Load Balancing and KSPSolve

Tim Stitt timothy.stitt at ichec.ie
Tue Nov 20 11:45:31 CST 2007

Hi all (again),

I finally got some data back from the KSP PETSc code that I put together 
to solve this sparse inverse matrix problem I was looking into. Ideally 
I am aiming for a O(N) (time complexity) approach to getting the first 
'k' columns of the inverse of a sparse matrix.

To recap the method: I have my solver which uses KSPSolve in a loop that 
iterates over the first k columns of an identity matrix B and computes 
the corresponding x vector.

I am just a bit curious about some of the timings I am obtaining...which 
I hope someone can explain. Here are the timings I obtained for a global 
sparse matrix (4704 x 4704) and solving for the first 1176 columns in 
the identity using P processes (processors) on our cluster.

(Timings are given in seconds for each process performing work in the 
loop and were obtained by encapsulating the loop with the cpu_time() 
Fortran intrinsic.
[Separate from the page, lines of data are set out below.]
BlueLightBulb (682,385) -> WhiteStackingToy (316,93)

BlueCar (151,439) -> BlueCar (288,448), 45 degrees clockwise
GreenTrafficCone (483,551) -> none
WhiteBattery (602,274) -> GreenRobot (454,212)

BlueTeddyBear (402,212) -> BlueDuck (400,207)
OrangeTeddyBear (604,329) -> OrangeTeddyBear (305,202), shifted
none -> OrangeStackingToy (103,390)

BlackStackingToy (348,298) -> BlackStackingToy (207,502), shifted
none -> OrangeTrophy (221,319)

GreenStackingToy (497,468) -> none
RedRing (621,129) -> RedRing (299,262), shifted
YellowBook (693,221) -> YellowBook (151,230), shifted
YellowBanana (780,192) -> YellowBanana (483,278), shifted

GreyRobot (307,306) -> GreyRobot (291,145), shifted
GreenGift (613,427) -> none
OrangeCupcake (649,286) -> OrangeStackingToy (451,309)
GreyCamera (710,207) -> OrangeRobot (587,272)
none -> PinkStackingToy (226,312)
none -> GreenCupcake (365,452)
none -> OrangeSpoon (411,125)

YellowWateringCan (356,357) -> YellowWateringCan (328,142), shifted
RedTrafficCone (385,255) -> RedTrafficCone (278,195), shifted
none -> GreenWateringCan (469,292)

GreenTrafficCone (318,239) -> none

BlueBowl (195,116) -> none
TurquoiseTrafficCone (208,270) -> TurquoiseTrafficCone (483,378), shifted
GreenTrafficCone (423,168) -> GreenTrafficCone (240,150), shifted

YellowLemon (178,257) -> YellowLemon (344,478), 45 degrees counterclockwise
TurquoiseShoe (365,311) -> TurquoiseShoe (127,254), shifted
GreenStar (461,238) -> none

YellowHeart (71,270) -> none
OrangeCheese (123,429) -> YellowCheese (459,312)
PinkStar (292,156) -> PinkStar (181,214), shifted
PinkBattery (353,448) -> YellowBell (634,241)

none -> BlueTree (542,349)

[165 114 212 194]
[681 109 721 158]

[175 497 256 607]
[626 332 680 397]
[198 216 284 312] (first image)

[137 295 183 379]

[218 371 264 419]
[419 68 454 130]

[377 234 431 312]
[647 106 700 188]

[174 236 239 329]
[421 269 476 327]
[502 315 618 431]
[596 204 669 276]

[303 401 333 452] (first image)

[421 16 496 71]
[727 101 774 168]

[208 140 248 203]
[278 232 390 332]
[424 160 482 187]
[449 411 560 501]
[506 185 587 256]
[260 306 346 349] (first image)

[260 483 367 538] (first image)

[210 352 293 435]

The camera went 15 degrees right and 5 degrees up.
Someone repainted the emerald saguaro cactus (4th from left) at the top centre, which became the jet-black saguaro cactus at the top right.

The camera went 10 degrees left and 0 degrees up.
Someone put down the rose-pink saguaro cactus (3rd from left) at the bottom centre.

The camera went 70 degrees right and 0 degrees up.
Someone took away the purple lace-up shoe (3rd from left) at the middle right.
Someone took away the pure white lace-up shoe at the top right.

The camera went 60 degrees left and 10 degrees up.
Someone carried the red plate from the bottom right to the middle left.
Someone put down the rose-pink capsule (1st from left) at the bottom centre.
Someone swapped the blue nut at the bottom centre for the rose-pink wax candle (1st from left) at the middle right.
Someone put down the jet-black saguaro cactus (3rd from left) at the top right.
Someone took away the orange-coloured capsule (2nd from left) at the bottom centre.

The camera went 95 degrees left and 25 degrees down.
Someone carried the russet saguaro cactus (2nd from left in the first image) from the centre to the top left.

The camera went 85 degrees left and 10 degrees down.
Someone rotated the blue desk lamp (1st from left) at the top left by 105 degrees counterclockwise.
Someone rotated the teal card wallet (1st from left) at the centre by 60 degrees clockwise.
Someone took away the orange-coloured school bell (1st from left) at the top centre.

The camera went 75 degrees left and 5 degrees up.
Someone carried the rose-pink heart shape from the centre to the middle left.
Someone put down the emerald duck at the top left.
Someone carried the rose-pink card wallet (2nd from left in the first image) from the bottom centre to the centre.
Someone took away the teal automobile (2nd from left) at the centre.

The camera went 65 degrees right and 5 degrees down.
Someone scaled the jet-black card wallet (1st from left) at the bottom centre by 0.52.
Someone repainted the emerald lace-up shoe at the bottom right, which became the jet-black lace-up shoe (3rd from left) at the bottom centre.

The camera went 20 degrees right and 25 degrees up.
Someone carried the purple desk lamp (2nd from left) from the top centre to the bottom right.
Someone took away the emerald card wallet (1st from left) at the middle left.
The MUMPS package was requested for 
factorisation/solving, although similar timings were obtained for both 
the native solver and SUPERLU)

P=1  [30.92]
P=2  [15.47, 15.54]
P=4  [4.68, 5.49, 4.67, 5.07]
P=8  [2.36, 4,23, 2.81, 2.54, 3.42, 2.22, 1.41, 3.15]
P=16 [1.04, 0.45, 1.08, 0.27, 0.87, 0.93, 1.1, 1.06, 0.29, 0.34, 0.73, 
0.25, 0.43, 1.09, 1.08, 1.1]

Firstly, I notice very good scalability up to 16 processes...is this 
expected (by those people who use these solvers regularly)?

Also I notice that the timings per process vary as we scale up. Is this 
a load-balancing problem related to more non-zero values being on a 
given processor than others? Once again is this expected?

Please excuse my ignorance of matters relating to these solvers and 
their operation...as it really isn't my field of expertise.